Y así me presento en la calle, dando unos majmsmm a los que me dan los buenos días. Camino del trabajo. Entonces aparece ella con una armadura medieval dando pasos de lata. Plonc plonc ploc hoy no me podrás pinchar jaja y yo con mi ensayado gesto dijo mjjm mmajm mfm y mi dedo canta un no de uña a ritmo de allegro mano tanto. Y ella que le daba igual porque no me iba a hablar y que no sabía qué hacía mirándome. Yo me subí a un coche y me puse a silbar, pero me acordé de que no podía. En ese momento ella se resbaló (no se habían inventado las suelas antideslizantes para las armaduras de entonces) y se quedó inmóvil en el suelo.
"Puedo levantarme sola" reivindicó mirando al cielo (no podía mirar a otra cosa)
"No iba a ayudarte" contesté en dialecto mjjm
Así era todos los días... ya ni me acuerdo de quién era ni cómo empezó todo esto... sólo sé que tengo que estar lejos de esa persona, y ella actúa en concordancia conmigo. Y a partir de este imaginario comienzo podemos listar un historial de sucesos poco agradables.
Al día siguiente fue un poco peor, estaba subiendo por las escaleras y tratando de apurar el paso se resbaló y se cayó de boca y al siguiente a éste yo crucé la calle sin mirarla y claro, tampoco miraba la carretera y un taxi me hizo dar una voltereta... Antes de que el taxista indicara dónde estábamos pude ver por el rabillo del ojo que ella me estaba mirando... Quietos en medio de tantos cristales rotos flotando en el aire. Antes de meterme en la ambulancia el conductor dijo "Ya que por lo menos tienes educación demuéstrala y da las gracias". Y yo no podía porque tenía un cristal en la garganta.

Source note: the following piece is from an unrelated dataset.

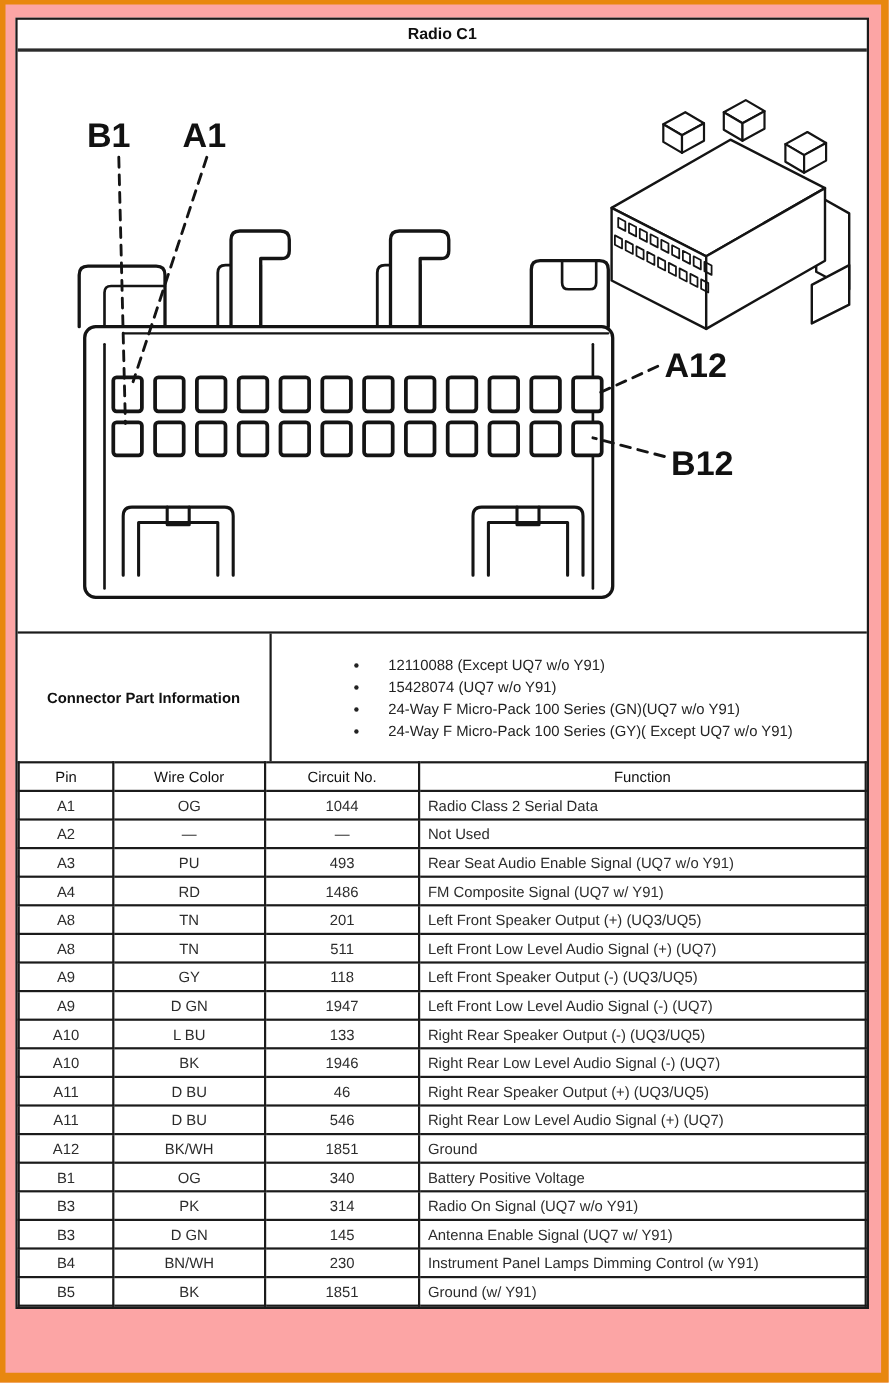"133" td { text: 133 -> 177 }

Y un día le dije "tienes un par de rasguños en el brazo" y ella "no es nada" y luego añade:
"Además tú también tienes la mano escayolada" a lo que yo contesté "tampoco es nada"
Es una cosa muy rara... Es un modo de vida basado en decir que no hay tal modo de vida. Y al final se convierte en costumbre, porque no puedo vivir sin decirle a ella que puedo vivir sin ella. Un juego autodestructivo al que ella se presta y comparte las mismas normas.
No sé si tiene fin. Pero no puedo pensarlo ahora. Sólo tengo esta tarde para averiguar cómo puedo evitarla mañana. He optado por disfrazarme.